- Interactive map of Al Tarmia
- Al Tarmia Location within Iraq
- Coordinates: 33°39′52″N 44°22′26″E﻿ / ﻿33.664354°N 44.373779°E
- Country: Iraq
- Governorate: Salah al-Din Governorate
- District: Tarmiya District

Population
- • Total: 91,284

= Al Tarmia =

Al Tarmia or Tarmiyah (Arabic: الطارمية) is a town on the Tigris River, located 50 km (31 mi) north of Baghdad, in the Baghdad Governorate of Iraq. It has a population of 91,284. The area is a sparsely populated farming community, with the population primarily consisting of Sunni Muslims from various local tribes, including the Dulaym, Shammar, Al Bu Farraj, and Al Ddury.

Tarmiya was the main site for the electromagnetic isotope separation (EMIS) program, which aimed to enrich uranium. The site included both 1200 mm and 600 mm separators. Tarmiya was the location of 20 calutrons used to enrich uranium to 35%, situated in two buildings on the site. This large facility was designed to house 90 electromagnetic isotope separators, and eight separators were actually placed in operation in September 1990, resulting in the production of approximately half a kilogram of 4% enriched uranium.

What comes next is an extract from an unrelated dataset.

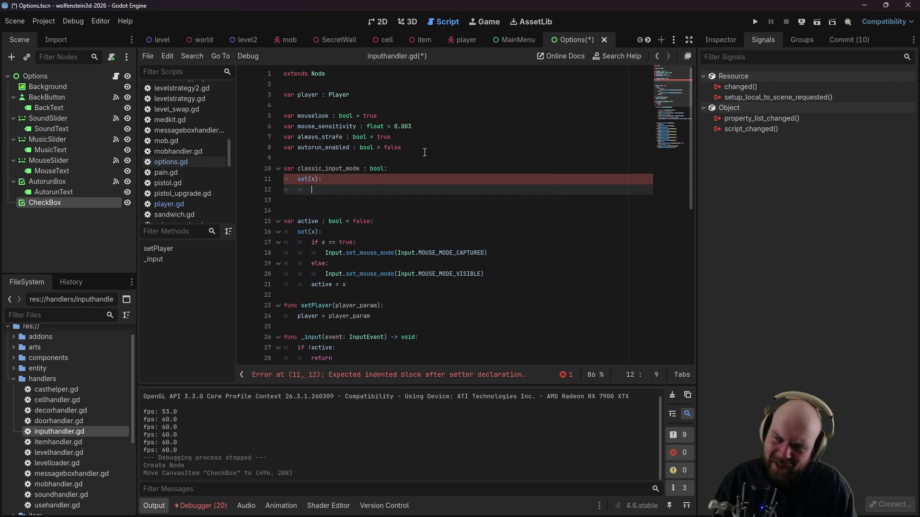
{"action": "type", "text": "always_strafe = false"}
{"action": "key", "text": "Return"}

The Tarmiya site had no security fence and no visible electrical infrastructure. Only later did inspectors discover that it was powered by a 30-kV underground electrical feed from a 150 MWe substation several kilometers away. Tarmiya was also situated within a large military security zone, thus eliminating the need for additional perimeter security or military defenses at the site. At the same site, the Iraqis constructed a multimillion-dollar “chemical wash” facility for recovering uranium from refurbished calutron components. This facility was reportedly as sophisticated and clean as any in the West, and triple-filtered so as not to release any trace effluents into the atmosphere that might have led to its detection once it began operation.

Prior to the first IAEA inspection after the Gulf War, the only known nuclear facilities in Iraq were those at the Al Tuwaitha nuclear center, where nuclear material was being safeguarded. No other facilities were declared in the initial Iraqi statements. That the Tarmiya facility housed a substantial piece of the Iraqi nuclear program was only confirmed after the Gulf War in the early summer of 1991, when the movement there of large saucer-like objects (just prior to the first IAEA inspection of the site) led to the positive identification of the Iraqi calutron program. Much of the equipment at this site was disassembled unilaterally by Iraq, and the components hidden from IAEA inspector teams. These parts were eventually turned over to IAEA personnel and destroyed in place.

As a result of the second IAEA inspection, the Tarmiya industrial center was revealed as a site for the electromagnetic isotope separation process (EMIS), a facility capable of producing nuclear-weapons-usable material. This was a large site still in the installation stage, although some production units had begun operation and a small quantity of low-enriched uranium had been produced. Iraq declared to the first IAEA inspection team that the site was a plant for manufacturing transformers, an implausible claim. When its true nature was established, later inspections showed that extensive deception had taken place, including laying fresh concrete to hide evidence of the machinery that had been installed and walls which had been painted to hide the presence of uranium.

The Tarmiyah large-scale calutron facility was located in Building 33, which was over 100 meters long, with the capability to support about 100 calutron units. Tarmiyah is also the location of a calutron facility, which would have served as a second-stage "topping off" plant, taking enriched uranium from the first-stage large-scale calutron facilities and enriching it to weapons-grade. The smaller calutron facility was located in Building 245, and included room for about 20 calutrons. Both buildings were 6 to 18 months away from being operational at the time of the Gulf War.

During the Iraq War, Sunni insurgents were active in Tarmiyah from 2003 onwards, and Al-Qaeda in Iraq (AQI) took control of the area in 2006. AQI forces in Tarmiyah were commanded by Abu Ghazwan until he was killed in 2008.